Sixteen states are believed to have supplied weapons to Afghanistan from 2001 to 2020 with the US supplying 74 % of weapons, followed by Russia. Much of this equipment was left behind by the US military and is being used to inflate Taliban’s arsenal. WILPF is calling for better oversight on arms movement, for compensating affected Afghan people and for an end to all militarised systems.

Militarised masculinity

Mobilising men and boys around feminist peace has been one way of deconstructing and redefining masculinities. WILPF shares a feminist analysis on the links between militarism, masculinities, peace and security. We explore opportunities for strengthening activists’ action to build equal partnerships among women and men for gender equality.

WILPF has been working on challenging the prevailing notion of masculinity based on men’s physical and social superiority to, and dominance of, women in Afghanistan. It recognizes that these notions are not representative of all Afghan men, contrary to the publicly prevailing notion.

Feminist peace​

In WILPF’s view, any process towards establishing peace that has not been partly designed by women remains deficient.
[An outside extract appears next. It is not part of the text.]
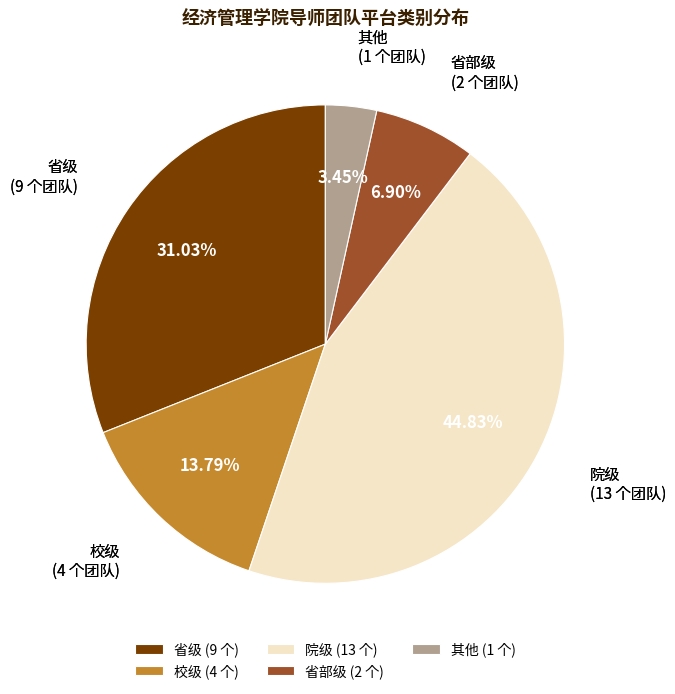

Rank the categories by value from highest to lowest.

院级, 省级, 校级, 省部级, 其他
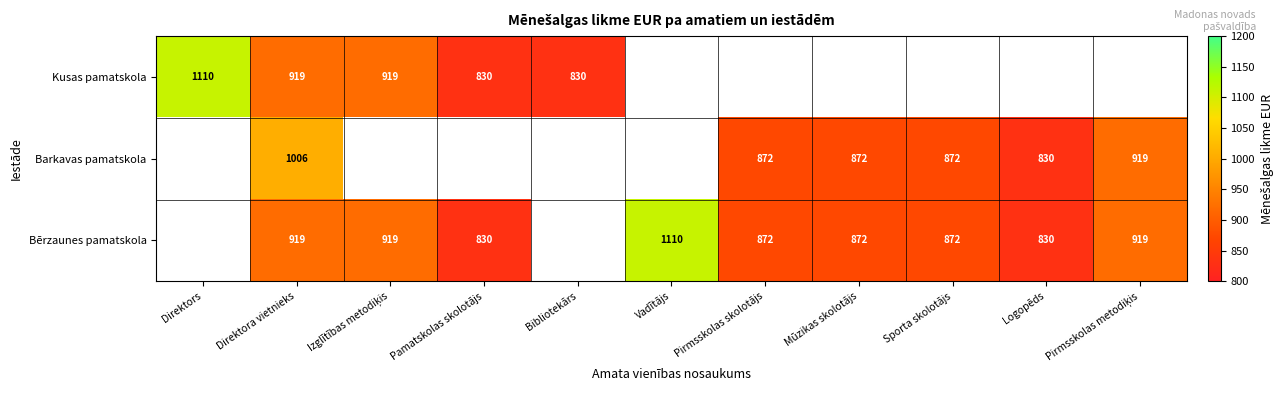

What is the sum of the Barkavas pamatskola values at Mūzikas skolotājs and Sporta skolotājs?

1744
Beyond bringing perspectives that encapsulate the views of half of the society and unlike the men only designed processes, women’s true and meaningful participation allows the situation to improve.

In Afghanistan, WILPF has been demanding that women occupy the front seats at the negotiating tables. The experience of the past 20 has shown that women’s presence produces more sustainable solutions when they are empowered and enabled to play a role.